Work request:
Please copy the part of the data below that opens with the line containing "Where is the" and runs through the end of the data, keeping every line the same as it appears. Leave the pictures out of your answer.

[Dataset entries]

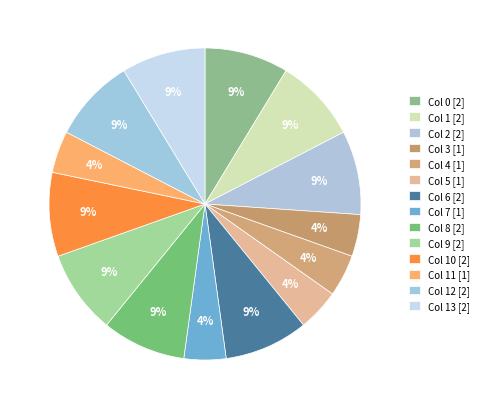

Count the number of slices in the pie.

14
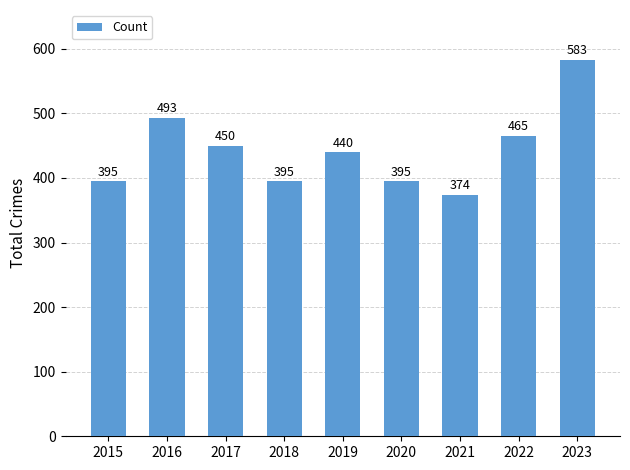

Reading left to right, list all the values displayed in this chart.

395	493	450	395	440	395	374	465	583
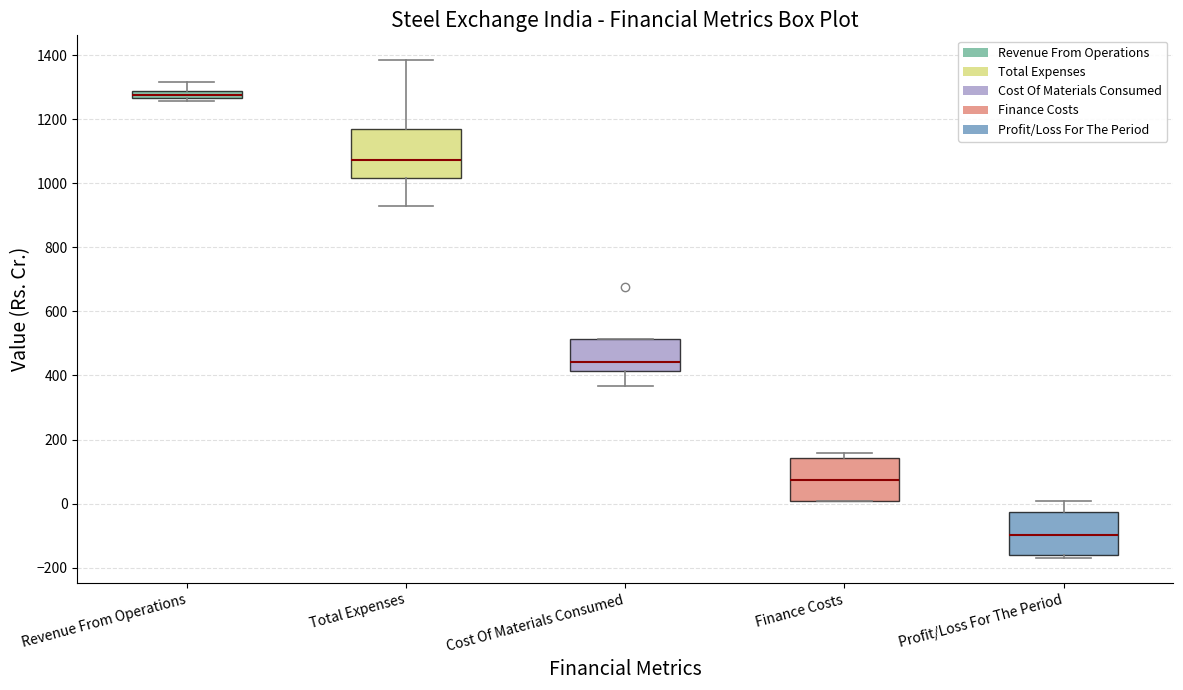

Where is the upper edge of the box for Profit/Loss For The Period on the y-axis? The values are not printed on the chart, so give them approximately, as read against the axis.

-20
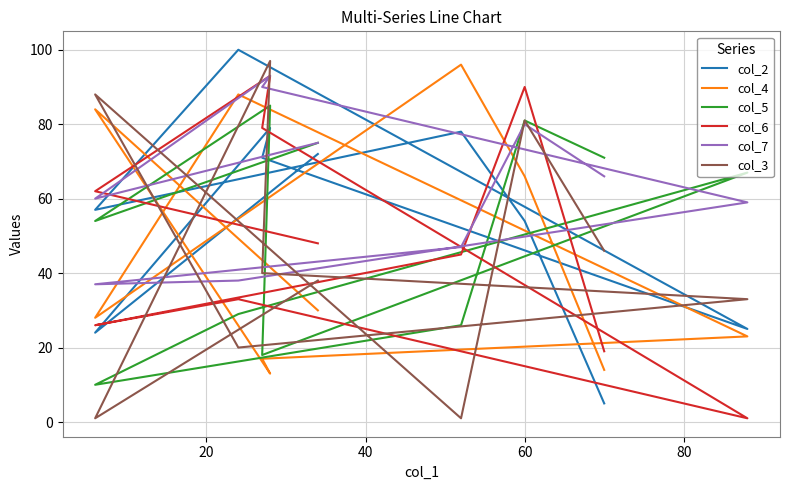

Does the chart display data point markers on the line(s)?

No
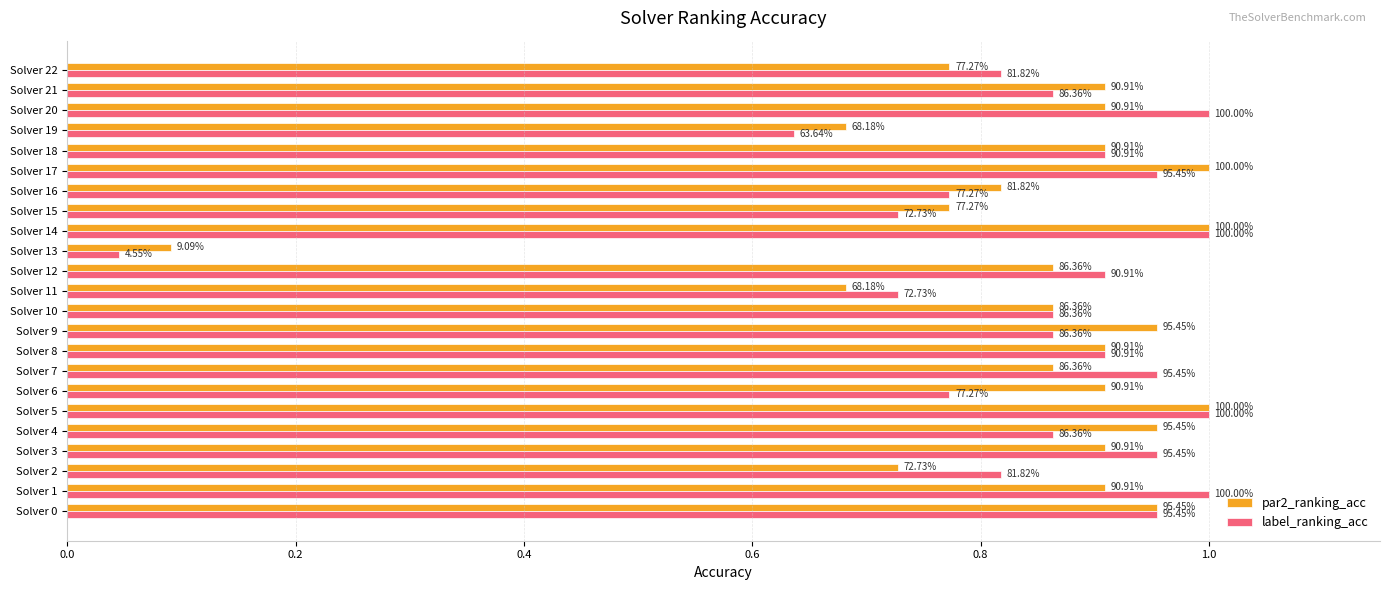

What are all the series names shown in the legend?

par2_ranking_acc, label_ranking_acc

Answer for the task:
Where is the upper edge of the box for Profit/Loss For The Period on the y-axis? The values are not printed on the chart, so give them approximately, as read against the axis.

-20

Does the chart display data point markers on the line(s)?

No

What are all the series names shown in the legend?

par2_ranking_acc, label_ranking_acc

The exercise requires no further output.